Evol Ecol Res 13: 833-850 (2011)     Full PDF if your library subscribes.

Topographic and climate change differentially drive Pliocene and Pleistocene mammalian beta diversity of the Great Basin and Great Plains provinces of North America

Amy Lynn Atwater and Edward Byrd Davis

Department of Geological Sciences and the Museum of Natural and Cultural History, University of Oregon, Eugene, Oregon, USA

Correspondence: E.B. Davis, Department of Geological Sciences and the Museum of Natural and Cultural History, University of Oregon, Eugene, OR 97403, USA.
e-mail: edavis@uoregon.edu

ABSTRACT

Hypothesis: The Great Basin of the western USA has currently elevated beta (between-site) diversity because topographic change, mediated by regional tectonic activity, has driven increased habitat packing throughout the past 17 million years.

Organisms: Non-volant (non-flying) land mammals, excluding introduced species and humans.

Times and places: Late Miocene to Recent of the Great Basin of the USA, centred on Nevada, and (as a control system) the central Great Plains of the USA, centred on Nebraska.

Analytical methods: We obtained mammalian faunal lists from the FAUNMAP II database and partitioned the data into intervals based on mammalian biochronology.
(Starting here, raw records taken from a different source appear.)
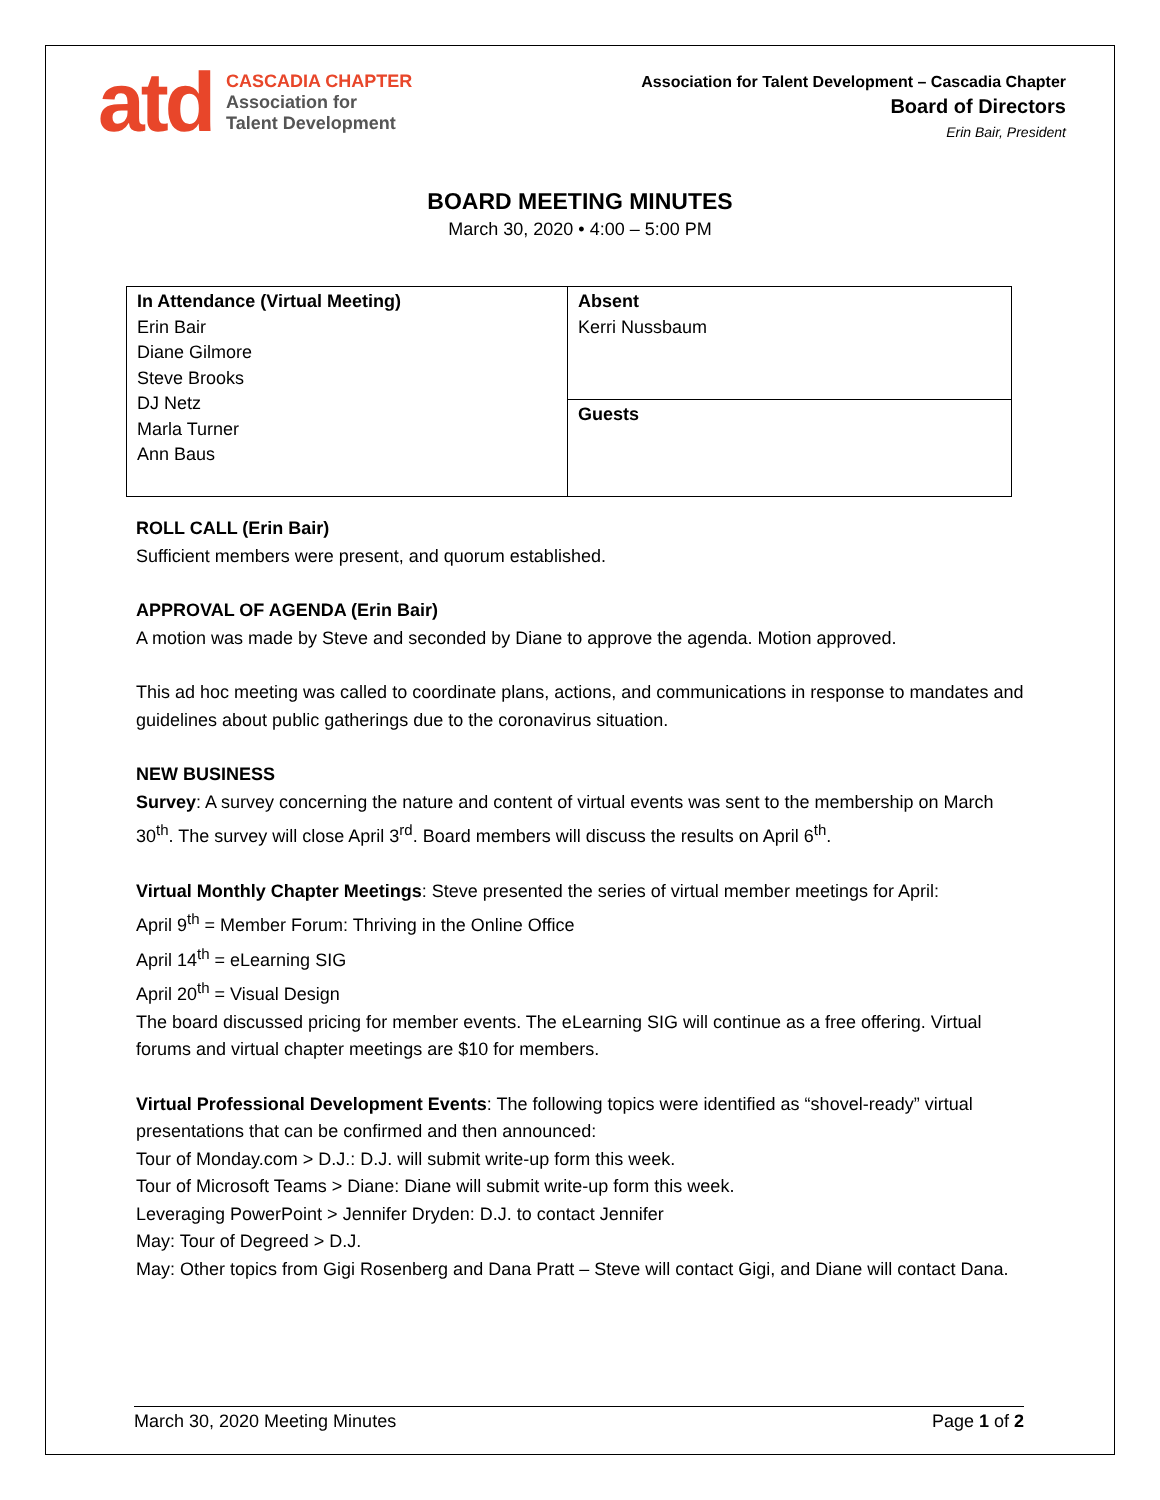atd
CASCADIA CHAPTER
Association for
Talent Development
Association for Talent Development – Cascadia Chapter
Board of Directors
Erin Bair, President
BOARD MEETING MINUTES
March 30, 2020 • 4:00 – 5:00 PM
| In Attendance (Virtual Meeting) Erin Bair Diane Gilmore Steve Brooks DJ Netz Marla Turner Ann Baus | Absent Kerri Nussbaum |
| | Guests |
ROLL CALL (Erin Bair)
Sufficient members were present, and quorum established.
APPROVAL OF AGENDA (Erin Bair)
A motion was made by Steve and seconded by Diane to approve the agenda. Motion approved.
This ad hoc meeting was called to coordinate plans, actions, and communications in response to mandates and guidelines about public gatherings due to the coronavirus situation.
NEW BUSINESS
Survey: A survey concerning the nature and content of virtual events was sent to the membership on March 30<sup>th</sup>. The survey will close April 3<sup>rd</sup>. Board members will discuss the results on April 6<sup>th</sup>.
Virtual Monthly Chapter Meetings: Steve presented the series of virtual member meetings for April:
April 9<sup>th</sup> = Member Forum: Thriving in the Online Office
April 14<sup>th</sup> = eLearning SIG
April 20<sup>th</sup> = Visual Design
The board discussed pricing for member events. The eLearning SIG will continue as a free offering. Virtual forums and virtual chapter meetings are $10 for members.
Virtual Professional Development Events: The following topics were identified as “shovel-ready” virtual presentations that can be confirmed and then announced:
Tour of Monday.com > D.J.: D.J. will submit write-up form this week.
Tour of Microsoft Teams > Diane: Diane will submit write-up form this week.
Leveraging PowerPoint > Jennifer Dryden: D.J. to contact Jennifer
May: Tour of Degreed > D.J.
May: Other topics from Gigi Rosenberg and Dana Pratt – Steve will contact Gigi, and Diane will contact Dana.
March 30, 2020 Meeting Minutes Page 1 of 2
We estimated beta diversity for each time-slice based on richness and evenness. We used cluster analysis of sites by taxon relative abundance to investigate unexpectedly high evenness beta diversity of the Great Plains Holocene.

Results: Beta diversity is higher in the Great Basin than the Great Plains at all intervals except the Holocene, which revealed unexpectedly high (and as yet unexplained) evenness-beta for the Great Plains. Our overall results support the hypothesis that Great Basin beta diversity has been driven primarily by tectonic change.

Keywords: alpha diversity, beta diversity, climate change, desert ecosystem, gamma diversity, Great Basin, Great Plains, paleoecology, tectonic change.